[Records]
════════

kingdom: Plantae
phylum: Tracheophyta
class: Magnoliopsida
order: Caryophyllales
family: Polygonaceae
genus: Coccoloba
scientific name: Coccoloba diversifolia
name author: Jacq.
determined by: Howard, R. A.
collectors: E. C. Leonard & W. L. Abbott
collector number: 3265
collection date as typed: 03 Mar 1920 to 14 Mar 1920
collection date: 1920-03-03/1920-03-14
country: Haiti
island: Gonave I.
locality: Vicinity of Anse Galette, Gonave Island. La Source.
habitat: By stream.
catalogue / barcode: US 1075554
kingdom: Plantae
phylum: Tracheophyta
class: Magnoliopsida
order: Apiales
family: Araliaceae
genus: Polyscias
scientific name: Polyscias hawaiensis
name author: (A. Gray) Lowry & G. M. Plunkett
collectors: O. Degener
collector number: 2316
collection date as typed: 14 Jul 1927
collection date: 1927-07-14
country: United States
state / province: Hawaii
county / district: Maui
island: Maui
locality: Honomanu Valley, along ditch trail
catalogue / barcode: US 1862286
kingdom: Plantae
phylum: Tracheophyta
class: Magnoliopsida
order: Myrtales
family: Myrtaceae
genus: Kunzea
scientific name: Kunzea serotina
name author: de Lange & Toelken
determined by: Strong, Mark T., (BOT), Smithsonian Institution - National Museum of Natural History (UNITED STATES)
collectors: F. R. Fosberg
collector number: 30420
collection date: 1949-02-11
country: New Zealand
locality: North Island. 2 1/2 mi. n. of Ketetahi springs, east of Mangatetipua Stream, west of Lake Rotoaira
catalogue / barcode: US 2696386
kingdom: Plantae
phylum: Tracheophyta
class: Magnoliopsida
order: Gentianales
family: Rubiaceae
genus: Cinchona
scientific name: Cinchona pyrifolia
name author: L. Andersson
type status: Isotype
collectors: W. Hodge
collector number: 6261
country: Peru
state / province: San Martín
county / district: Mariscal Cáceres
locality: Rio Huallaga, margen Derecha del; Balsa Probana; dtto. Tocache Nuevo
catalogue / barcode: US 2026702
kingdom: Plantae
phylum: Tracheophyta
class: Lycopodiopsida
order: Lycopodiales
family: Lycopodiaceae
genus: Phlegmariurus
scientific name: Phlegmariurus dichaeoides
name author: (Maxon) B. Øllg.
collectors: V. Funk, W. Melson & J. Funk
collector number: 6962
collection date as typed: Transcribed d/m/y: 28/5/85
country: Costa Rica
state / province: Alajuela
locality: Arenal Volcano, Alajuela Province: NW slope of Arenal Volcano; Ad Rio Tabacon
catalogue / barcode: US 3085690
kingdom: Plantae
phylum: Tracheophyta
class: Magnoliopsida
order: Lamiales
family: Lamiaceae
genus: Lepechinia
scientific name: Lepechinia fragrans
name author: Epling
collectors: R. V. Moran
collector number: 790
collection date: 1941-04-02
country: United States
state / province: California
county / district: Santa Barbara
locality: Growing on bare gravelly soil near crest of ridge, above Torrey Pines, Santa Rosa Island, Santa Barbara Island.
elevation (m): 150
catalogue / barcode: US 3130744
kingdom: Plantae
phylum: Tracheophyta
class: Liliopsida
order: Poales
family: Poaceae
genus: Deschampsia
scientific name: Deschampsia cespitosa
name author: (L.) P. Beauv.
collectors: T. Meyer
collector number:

════════

[Goal of the exercise]
Copy the lines from the very first one through the line with "collector number: 3265", changing "determined by" to "identified by" and keeping everything else the same.

[The solution]
kingdom: Plantae
phylum: Tracheophyta
class: Magnoliopsida
order: Caryophyllales
family: Polygonaceae
genus: Coccoloba
scientific name: Coccoloba diversifolia
name author: Jacq.
identified by: Howard, R. A.
collectors: E. C. Leonard & W. L. Abbott
collector number: 3265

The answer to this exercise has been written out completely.